Things Nobody Does in Real Life (Pt II)

When it comes to television, suspension of disbelief is important. A certain quieting of the voice in one’s head that says “that seems unrealistic” is necessary to enjoy some of the best shows.

For the most part, I don’t find this a problem. The mind can conceive of a world in which Michael Scott becomes a regional manager of an office, or a law enforcement branch is staffed entirely by massive rides, or a ten-year-old child leaves home to hunt and capture monsters across the world.

There are some things, however, I cannot accept. The following are examples.

Character one: I have something to tell you.

Character two: I have something to tell you, too!

Character one: You go first.

Character two: Something relatively mundane.

Character one: Reaction.

Character two: What did you want to tell me?

Character one: Never mind.

Character two: Cool.

EXCUSE ME? Are you trying to kill me, Character two?! Maybe I’m extraordinarily nosy, but I can’t be the only one who would lose my shit if I was Character 2. Especially if Character one had said it was really important, which they often do, then go on to say “never mind” like it was nothing, but it was really important five minutes ago! Here’s how the conversation would go IRL.

Character 1: Reaction

Caoimhe: What did you want to tell me?

Character 1: Never mind.

Caoimhe: No, seriously, what was it?

Character 1: It’s not important.

Caoimhe: It seemed important before, I should have let you go first!

Character 1: Don’t worry about it. It’s nothing.


I would HAVE to find out.

There are other situations where the characters’ curiosity should be aroused but they are completely disinterested, like when a character leaves suddenly without explanation. Somehow, the other characters continue on with their activity without commenting on the other person’s sudden up-and-leave. This would never happen in real life.
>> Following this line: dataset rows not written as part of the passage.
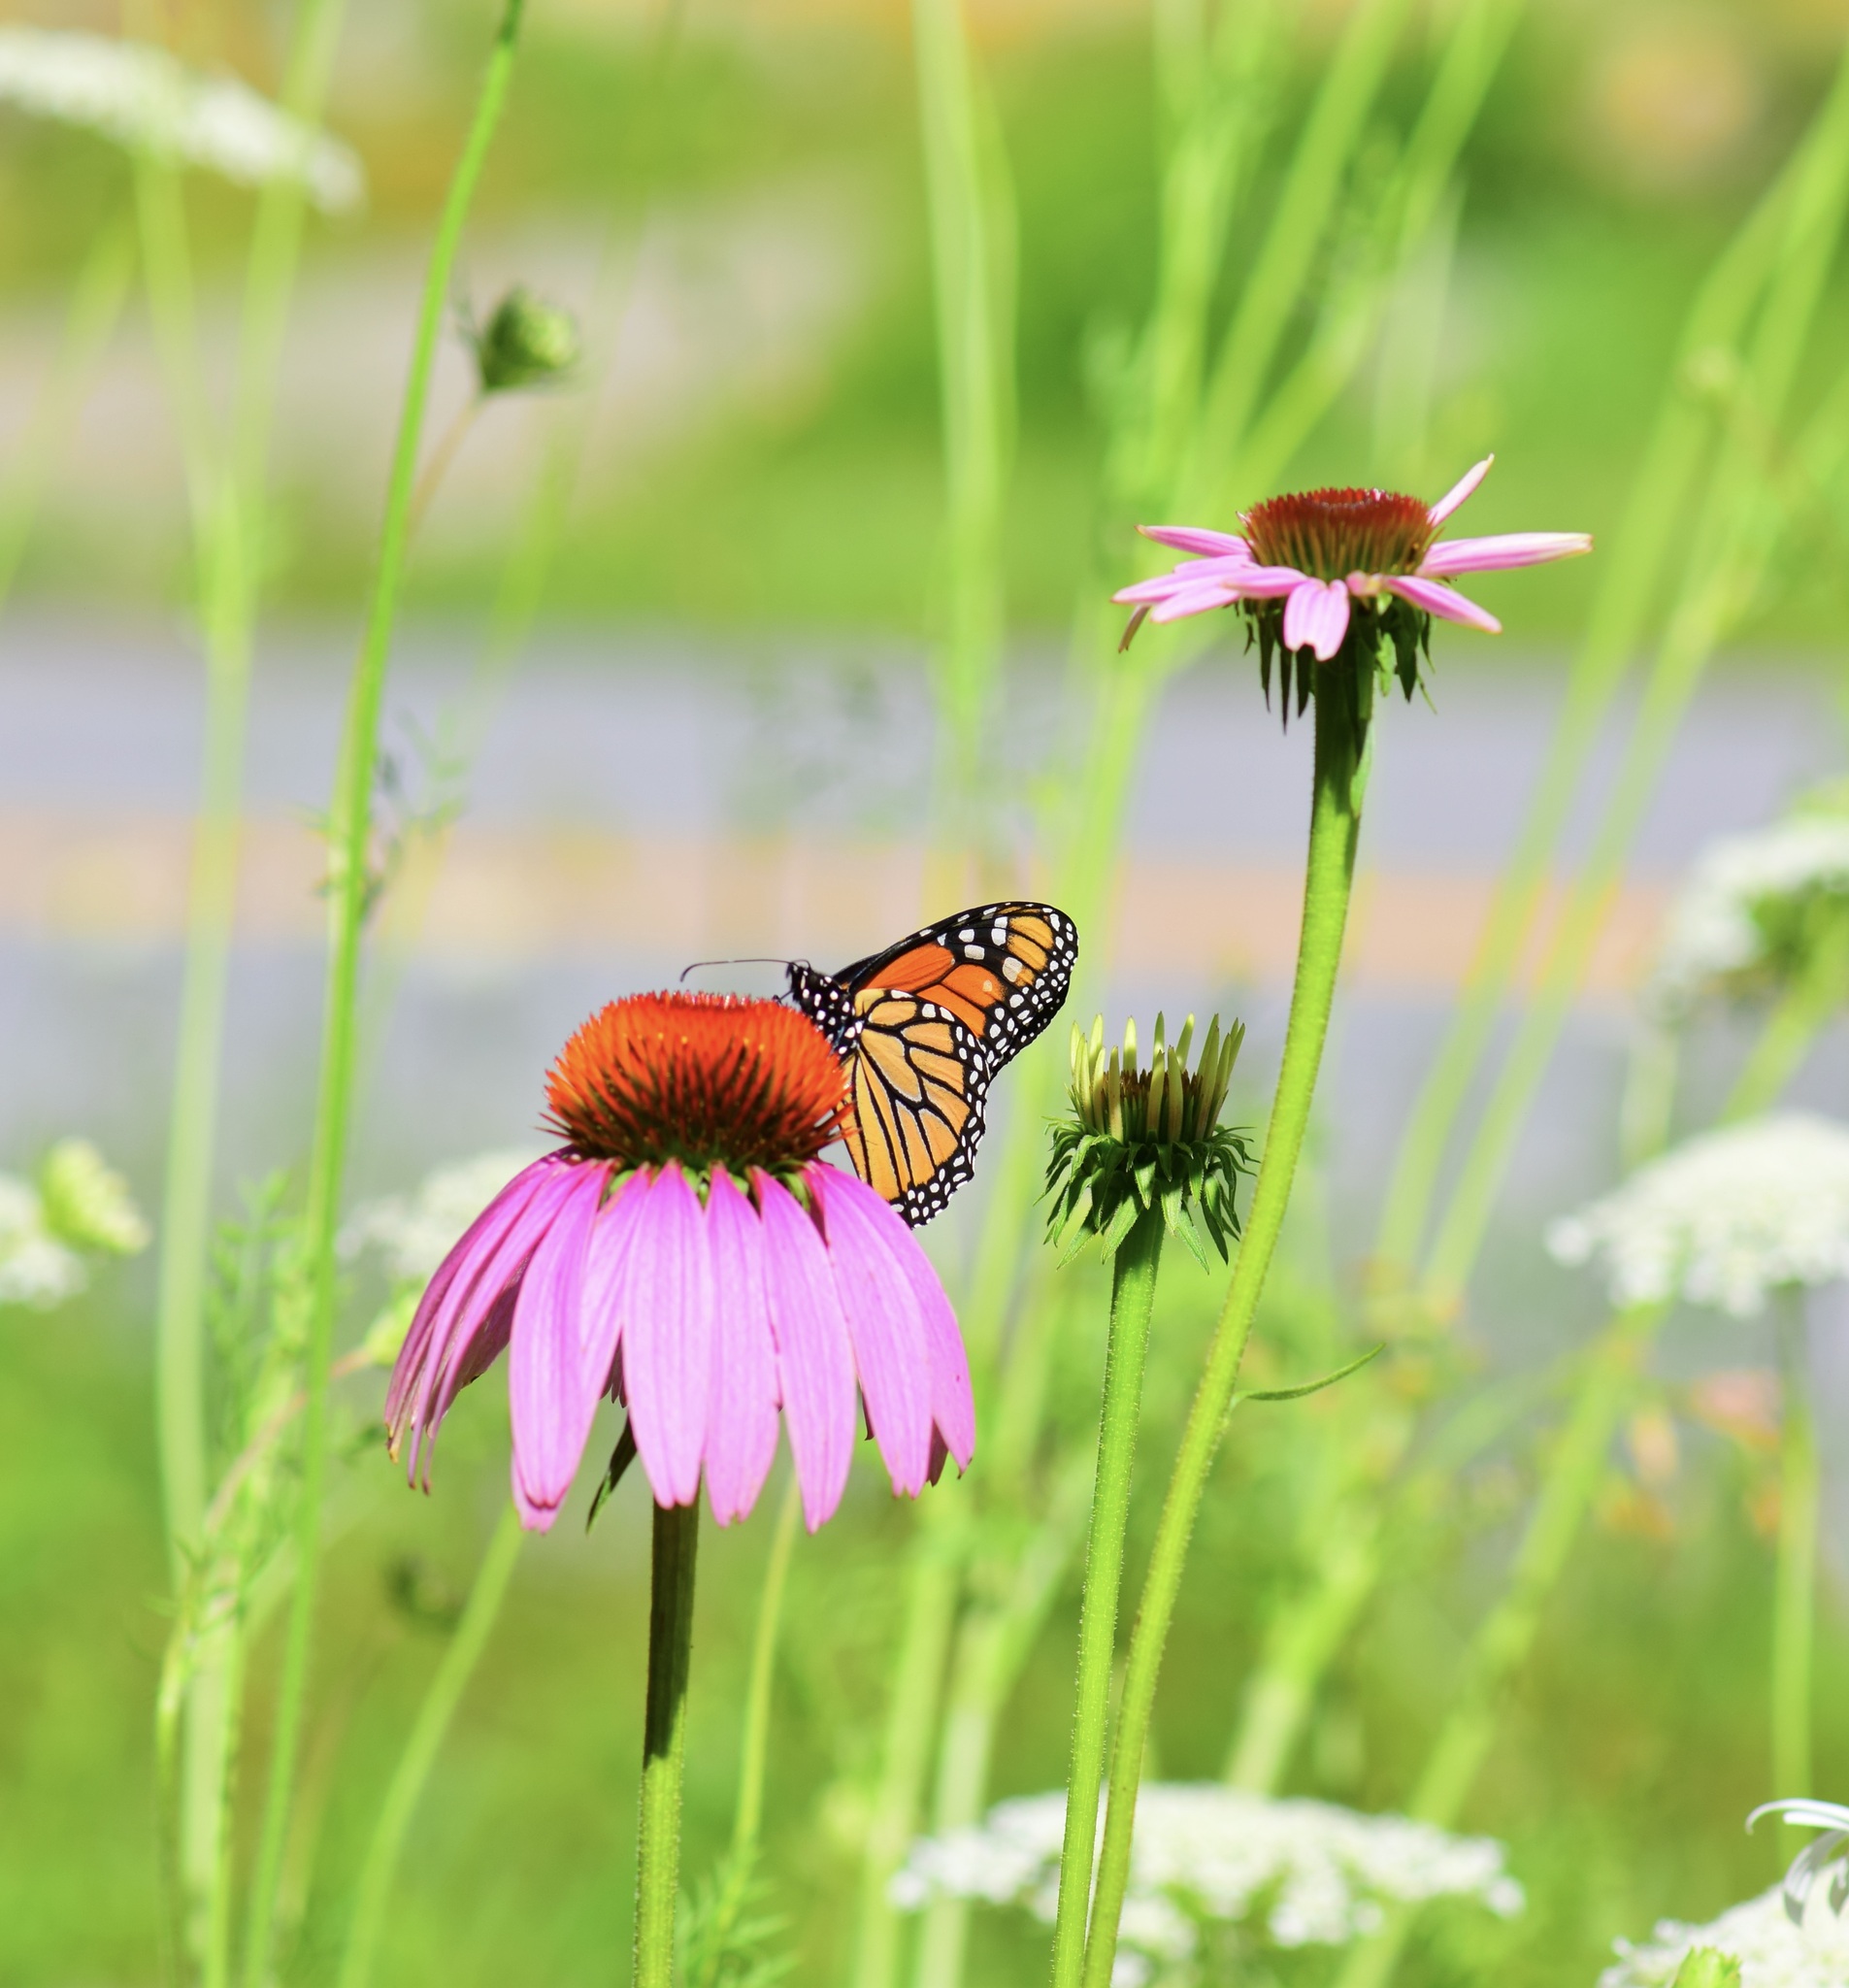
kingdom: Animalia
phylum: Arthropoda
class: Insecta
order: Lepidoptera
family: Nymphalidae
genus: Danaus
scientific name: Danaus plexippus
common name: Monarch
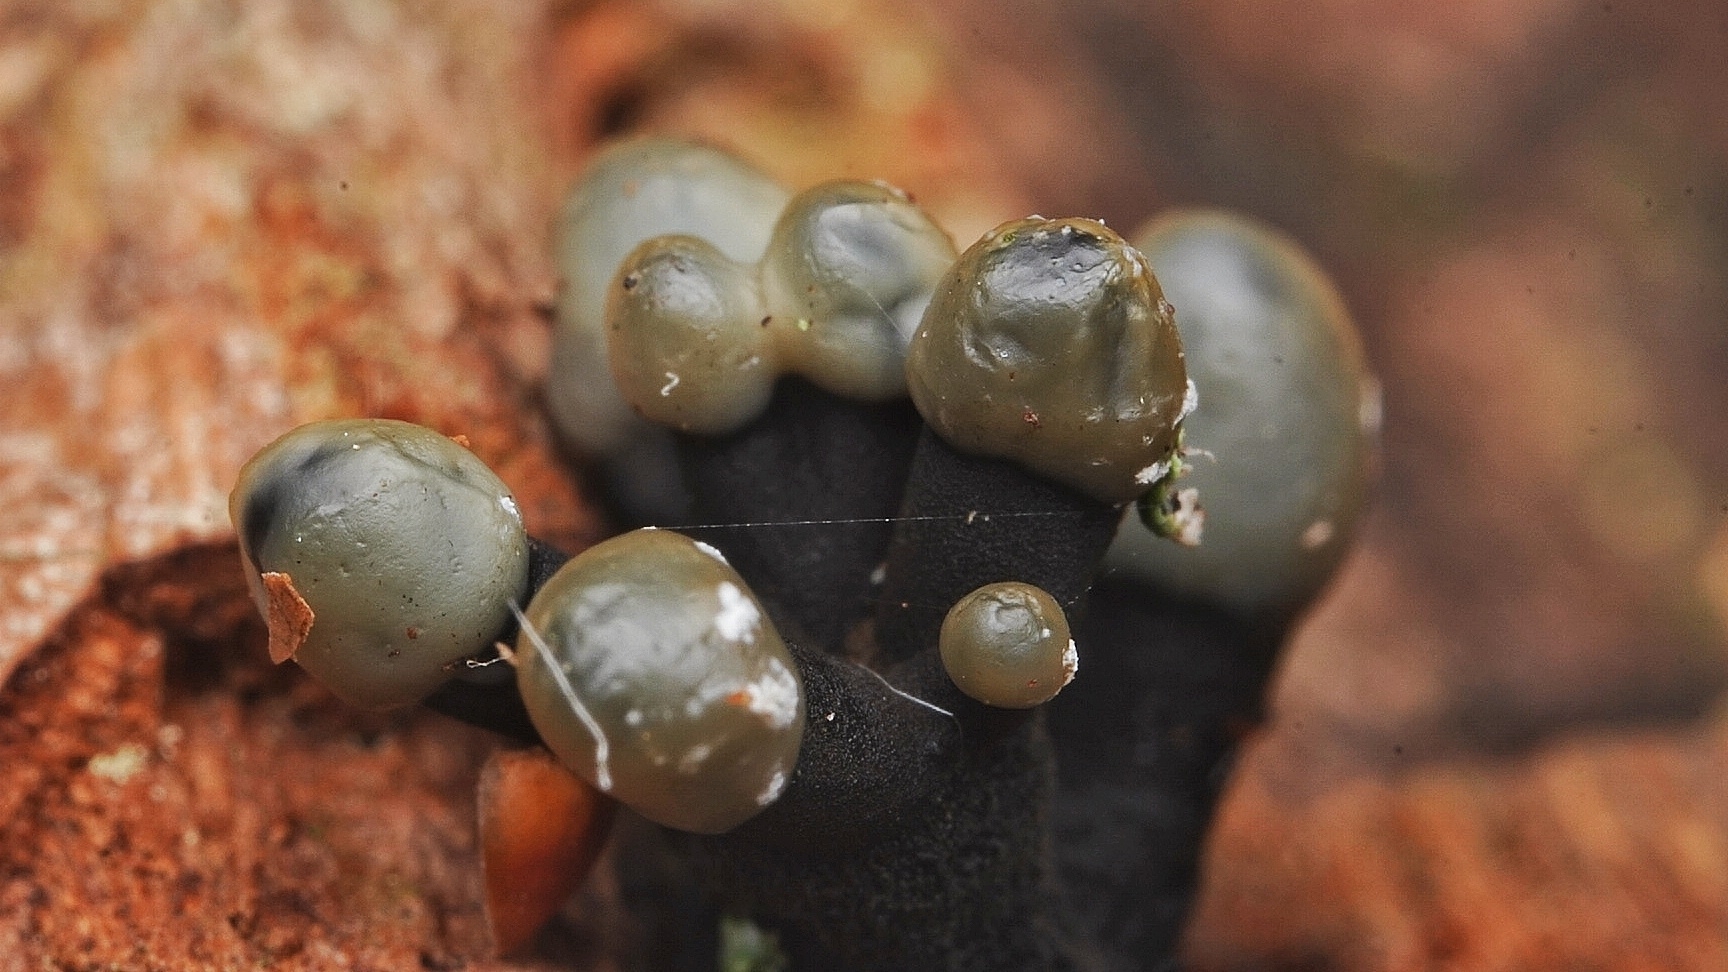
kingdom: Fungi
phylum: Ascomycota
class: Leotiomycetes
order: Helotiales
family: Bulgariaceae
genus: Holwaya
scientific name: Holwaya mucida
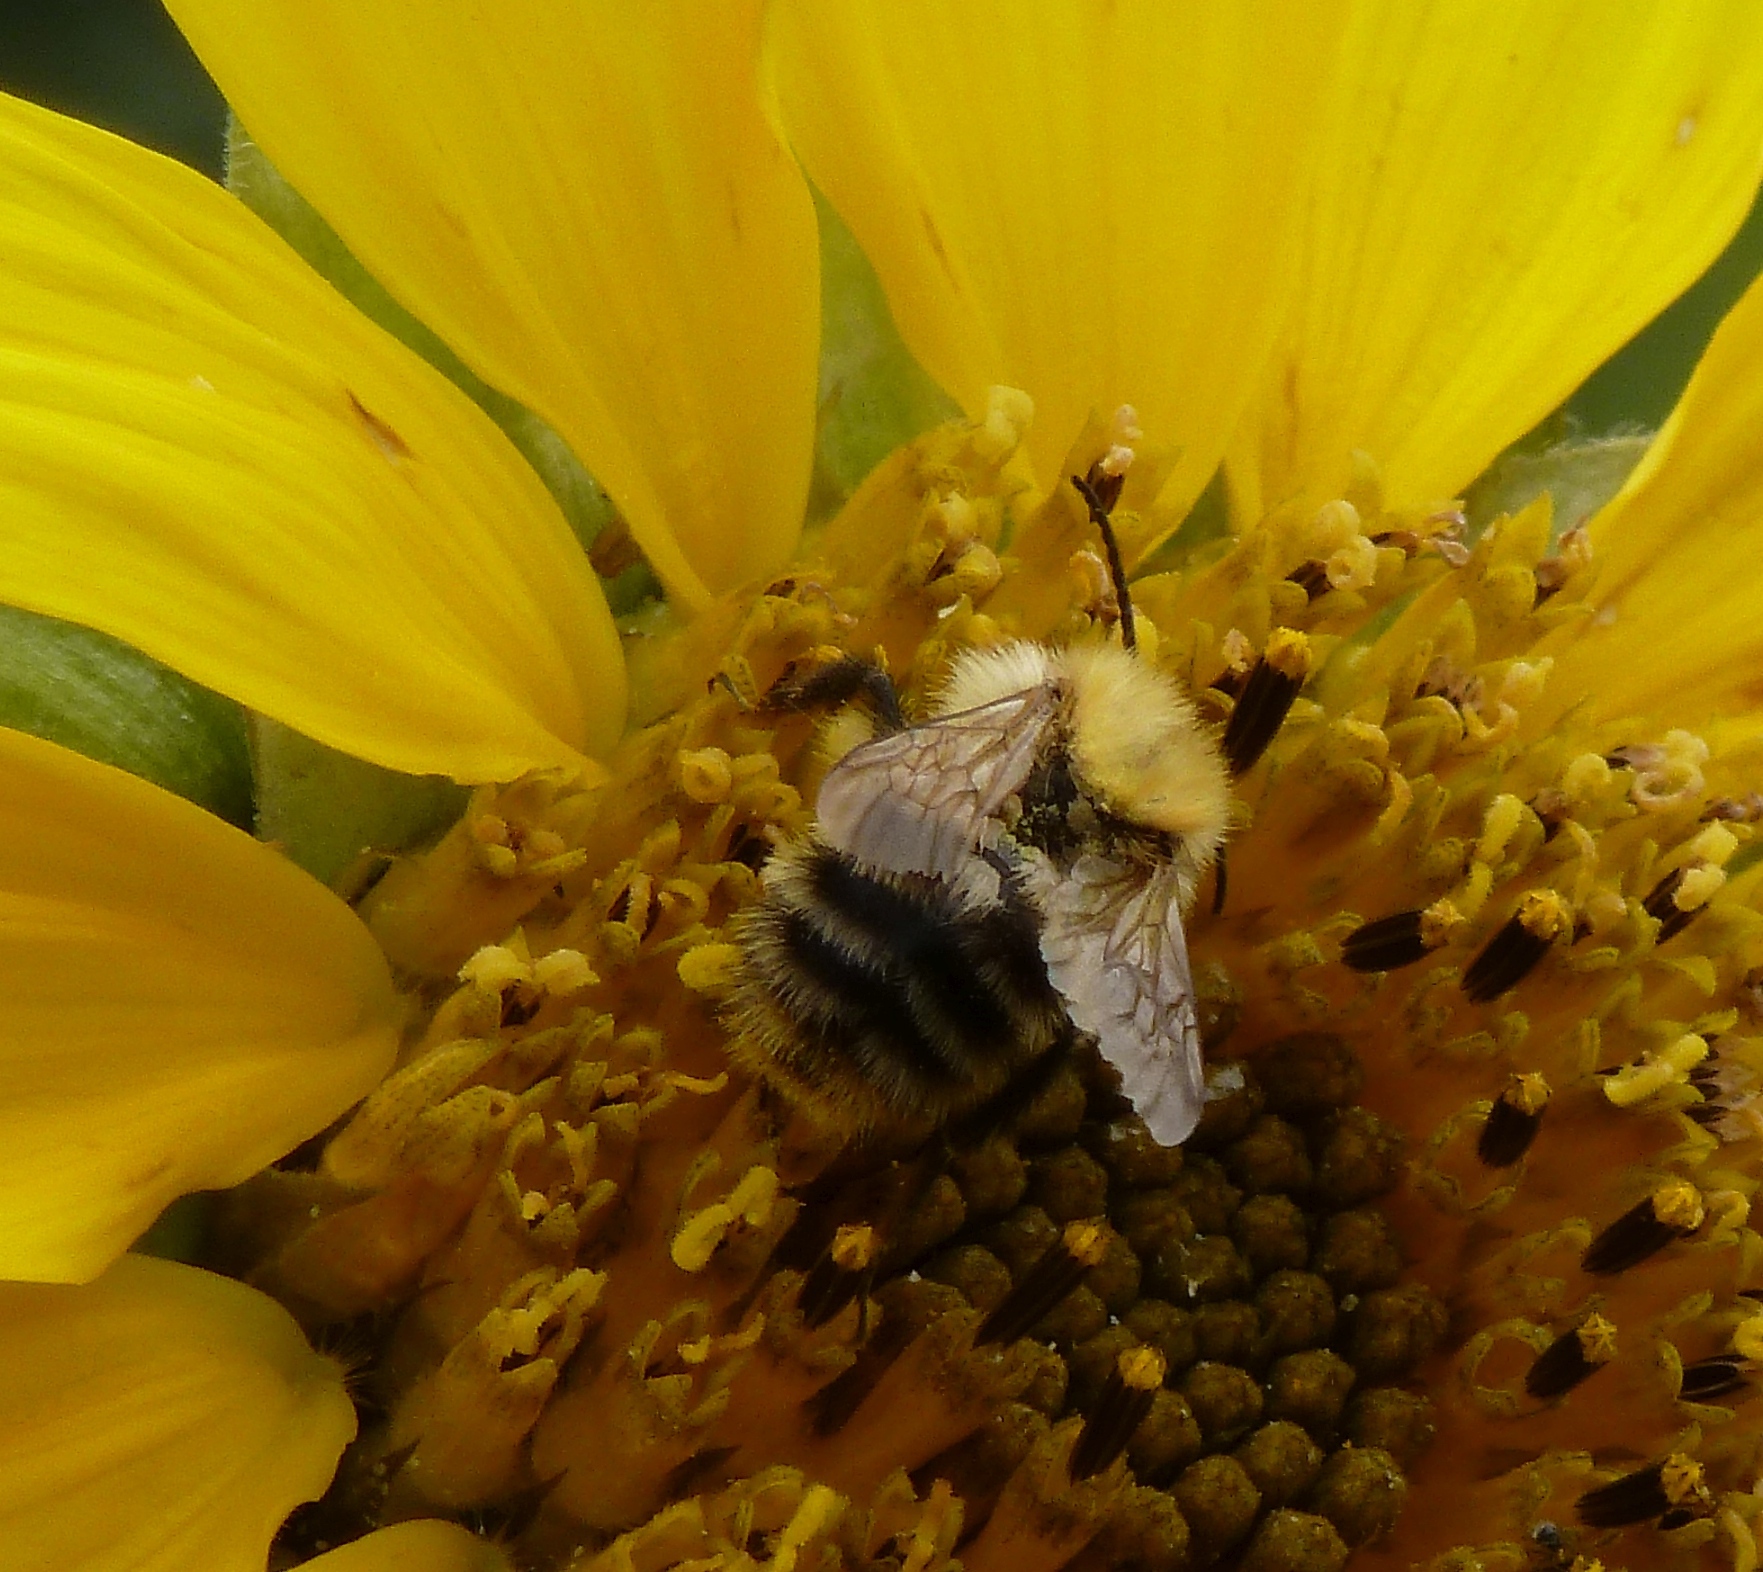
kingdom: Animalia
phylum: Arthropoda
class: Insecta
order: Hymenoptera
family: Apidae
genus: Bombus
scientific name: Bombus pascuorum
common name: Common carder bee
It usually goes something like this:

Character 1: Triggering or revealing information, maybe.

Character 2: I have to go (leaves)

Character 1 and the rest of them: We are all fine with that. Let’s get on with our day.

Yet, IRL:

Character 2: I have to go (leaves)

Caoimhe: Hang on, where are you going? Guys, where is he going?

Character 1: Who cares?

Caoimhe: He left so suddenly, that’s not normal! Don’t you think he was reacting to something you said? I think we should call and text him constantly until he tells us what’s going on. This might be the most interesting thing that has ever happened!

I might even follow him out of curiosity. Also, that was pretty rude.

Fictional characters have no curiosity. Then again, they don’t need it.

TV characters – and the viewers, by extension – are safe in the knowledge that the writer will reveal all to them by the end of the episode. In real life, we do not have this guarantee. If someone behaves mysteriously, the likeliness of their motives being revealed in 30minutes is very, very low.

So, really, we have no choice but to demand complete transparency and immediate satisfaction from everyone, otherwise, we will be tortured by the wondering.

Do not be tortured by the wondering and do not torture with the wondering. Life is not scripted and it’s not fair.